Bledius flavipennis, Tachys, and Uca crenulata, the fiddler crab

Bledius flavipennis - Salt Panne Rove Beetle

Adult: 4-6mm.

Order Coleoptera/ Family Staphylinidae/ Subfamily Oxytelinae - Spiny-legged Rove Beetles

This little species is an inhabitant of salt pannes in coastal saltmarshes from Baja to Central California, and by their presence or absence, indicate the quality of the salt pannes and general health of the saltmarsh and tidal flushing. With their legs armed with tibial rakes, they burrow into the fine clay soils creating a very extensive system of tunnels and egg chambers just below the surface.

The beetles are often truly intertidal when high tides wash over their areas. This flushing is vital to their survival bringing a renewal of the microscopic interstitial diatoms (single-celled algae) which are its food, as well as lowering the salinity of the soil. The beetles take small chunks of mud with the large mandibles, macerating it with their specialized mouthparts, called maxillae. These are blade-like and edged with a series of bristles and hairs to filter out the diatoms which they swallow whole. The waste mud is then taken to the surface and cast around the burrow opening, creating what is termed a midden, which eventually covers the opening. It is these middens that reveal their presence and numbers.

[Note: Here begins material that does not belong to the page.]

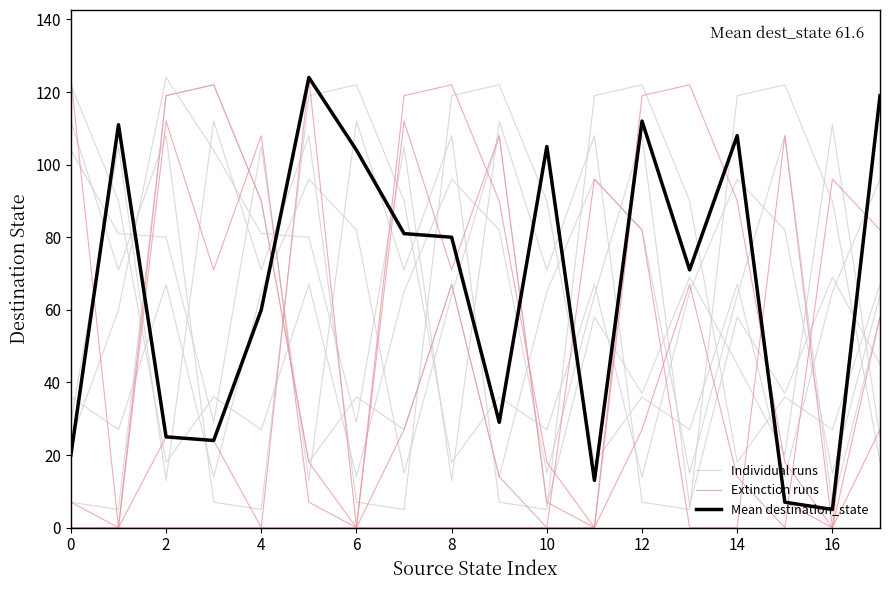

What is the average value of the Extinction runs series?

33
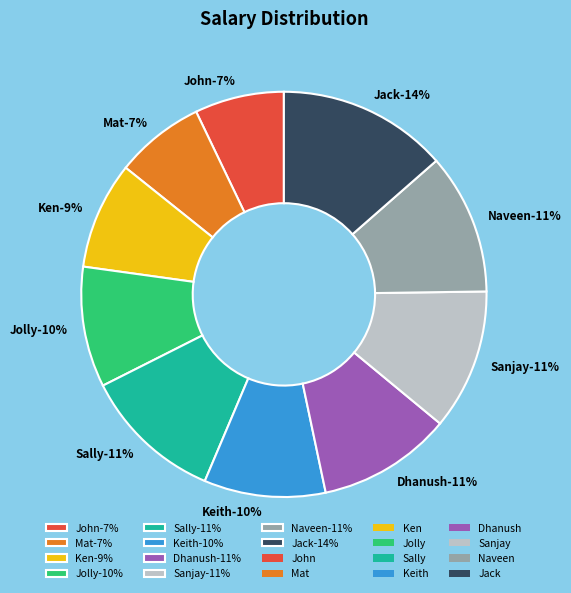

What is the largest slice in the pie chart?

Jack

Another animal of the lower tidal zone, which feeds on the diatoms is Uca crenulata, the fiddler crab - which also creates middens, or rather "chimneys" of emacerated mud about the top of its burrow, making an interesting case of convergent evolution of two unrelated species.

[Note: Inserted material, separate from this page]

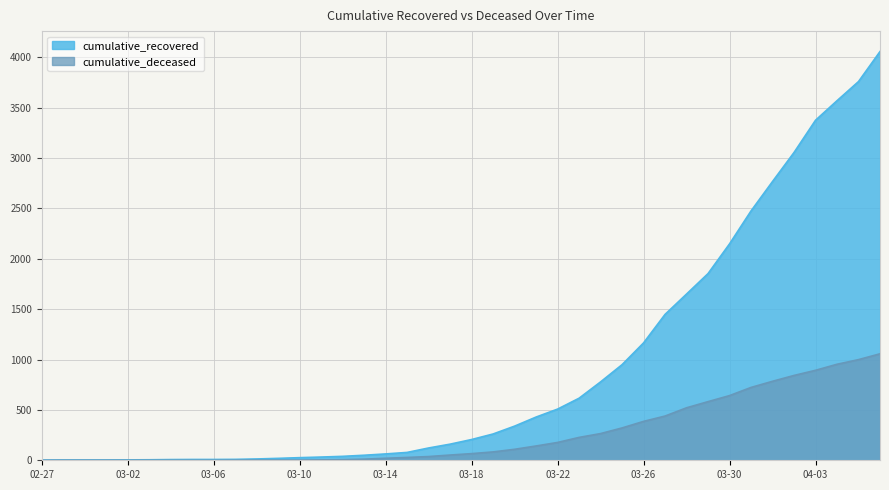

At which label does cumulative_deceased reach its peak?

2020-04-06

A number of other kinds of tiny beetles can be seen to regularly enter the tunnels of the rove beetles through the middens. These belong to the genera Tachys, 2.5mm, and Microlestes, 1.5mm., of Carabidae, predaceous ground beetles, and Anthicus and Ischyropalpus which average 2.5 - 4mm of Anthicidae, the ant-like flower beetles. These invade the home of the rove beetles to plunder the eggs of their host. The scientific name; Microlestes, literally means little robber. Bledius is greatly enlarged and not to scale with the others pictured.